_TEXTO EXTRAÍDO:_
El lector es una especie de hierofante que exorciza las letras. Que hurga en la escritura el conocimiento indeleble que le prodigó su autor. El libro deviene en sarcófago donde el dios del saber espera ser revelado, compartido y asimilado. Para el lector el conocimiento, que sopla entre las páginas de cualquier escrito, es su bien mayor, su musa liberadora. El ángel que lo guarda del oscarantismo, la barbarie y ese poder malsano llamado ignorancia. Aunque lo deseable sería no entregar a ese dios, epígono de Prometeo (el inventor de la escritura), al desierto de las páginas donde, paradójicamente, casi siempre termina olvidado.

_DATOS PROPORCIONADOS:_
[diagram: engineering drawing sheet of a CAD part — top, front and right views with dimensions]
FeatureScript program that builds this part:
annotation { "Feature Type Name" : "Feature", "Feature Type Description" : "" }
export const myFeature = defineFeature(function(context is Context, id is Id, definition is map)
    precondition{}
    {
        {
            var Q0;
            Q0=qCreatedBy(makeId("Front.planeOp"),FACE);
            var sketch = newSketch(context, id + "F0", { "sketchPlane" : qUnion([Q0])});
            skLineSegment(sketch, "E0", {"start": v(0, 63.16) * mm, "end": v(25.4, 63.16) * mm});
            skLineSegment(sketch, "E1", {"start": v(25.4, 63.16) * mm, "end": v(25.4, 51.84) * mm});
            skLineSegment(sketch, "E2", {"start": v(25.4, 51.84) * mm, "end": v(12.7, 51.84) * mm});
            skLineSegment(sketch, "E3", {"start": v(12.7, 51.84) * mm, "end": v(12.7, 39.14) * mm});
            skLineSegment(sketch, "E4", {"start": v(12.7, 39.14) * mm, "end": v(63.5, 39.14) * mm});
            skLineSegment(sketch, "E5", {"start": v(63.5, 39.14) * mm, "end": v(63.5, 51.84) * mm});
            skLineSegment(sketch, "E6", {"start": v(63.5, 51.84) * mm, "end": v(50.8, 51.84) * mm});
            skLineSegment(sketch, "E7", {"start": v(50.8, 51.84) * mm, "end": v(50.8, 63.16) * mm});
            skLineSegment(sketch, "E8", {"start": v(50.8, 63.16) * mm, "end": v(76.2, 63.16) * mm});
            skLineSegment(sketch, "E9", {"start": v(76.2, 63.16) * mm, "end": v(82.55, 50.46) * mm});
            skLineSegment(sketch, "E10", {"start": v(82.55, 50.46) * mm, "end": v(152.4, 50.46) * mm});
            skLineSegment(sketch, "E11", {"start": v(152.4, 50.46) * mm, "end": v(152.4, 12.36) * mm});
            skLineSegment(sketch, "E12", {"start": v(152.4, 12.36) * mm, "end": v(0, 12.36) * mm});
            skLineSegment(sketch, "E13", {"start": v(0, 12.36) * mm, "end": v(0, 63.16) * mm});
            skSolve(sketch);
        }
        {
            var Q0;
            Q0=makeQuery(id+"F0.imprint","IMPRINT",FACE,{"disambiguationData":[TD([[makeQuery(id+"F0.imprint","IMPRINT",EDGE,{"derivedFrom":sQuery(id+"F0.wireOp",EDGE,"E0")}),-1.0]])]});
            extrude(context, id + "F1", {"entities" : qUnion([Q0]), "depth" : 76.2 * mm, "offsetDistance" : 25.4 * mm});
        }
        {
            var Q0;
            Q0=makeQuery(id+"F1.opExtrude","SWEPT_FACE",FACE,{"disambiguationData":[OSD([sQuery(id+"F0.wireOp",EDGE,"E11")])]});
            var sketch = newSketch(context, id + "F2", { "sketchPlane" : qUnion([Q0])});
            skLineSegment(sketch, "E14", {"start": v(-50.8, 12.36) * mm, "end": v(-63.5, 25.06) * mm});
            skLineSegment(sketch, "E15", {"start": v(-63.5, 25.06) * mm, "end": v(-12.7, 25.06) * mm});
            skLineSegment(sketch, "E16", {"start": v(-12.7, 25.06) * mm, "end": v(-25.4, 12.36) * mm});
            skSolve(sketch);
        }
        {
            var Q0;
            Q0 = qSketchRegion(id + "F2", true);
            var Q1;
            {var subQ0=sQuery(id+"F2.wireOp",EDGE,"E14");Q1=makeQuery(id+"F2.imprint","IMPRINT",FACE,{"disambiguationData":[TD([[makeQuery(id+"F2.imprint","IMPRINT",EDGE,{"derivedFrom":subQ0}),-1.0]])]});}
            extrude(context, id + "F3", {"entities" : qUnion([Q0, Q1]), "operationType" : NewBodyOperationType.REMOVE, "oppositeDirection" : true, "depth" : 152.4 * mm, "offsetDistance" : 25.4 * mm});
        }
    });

_TAREAS:_
- a) Responde estas preguntas a partir del texto extraído, cada una en su línea:
(i) ¿Qué clase de figura es el lector según la primera oración?
(ii) ¿En qué deviene el libro?
(iii) ¿Qué nombre recibe el poder malsano del que el ángel guarda al lector?
- b) Transcribe sin cambios el pasaje del texto extraído que va desde "El lector es" hasta "siempre termina olvidado.", ambos inclusive.

_RESPUESTAS POR TAREA:_
- a)
(i) Una especie de hierofante que exorciza las letras.
(ii) En sarcófago donde el dios del saber espera ser revelado, compartido y asimilado.
(iii) Ignorancia.

- b)
El lector es una especie de hierofante que exorciza las letras. Que hurga en la escritura el conocimiento indeleble que le prodigó su autor. El libro deviene en sarcófago donde el dios del saber espera ser revelado, compartido y asimilado. Para el lector el conocimiento, que sopla entre las páginas de cualquier escrito, es su bien mayor, su musa liberadora. El ángel que lo guarda del oscarantismo, la barbarie y ese poder malsano llamado ignorancia. Aunque lo deseable sería no entregar a ese dios, epígono de Prometeo (el inventor de la escritura), al desierto de las páginas donde, paradójicamente, casi siempre termina olvidado.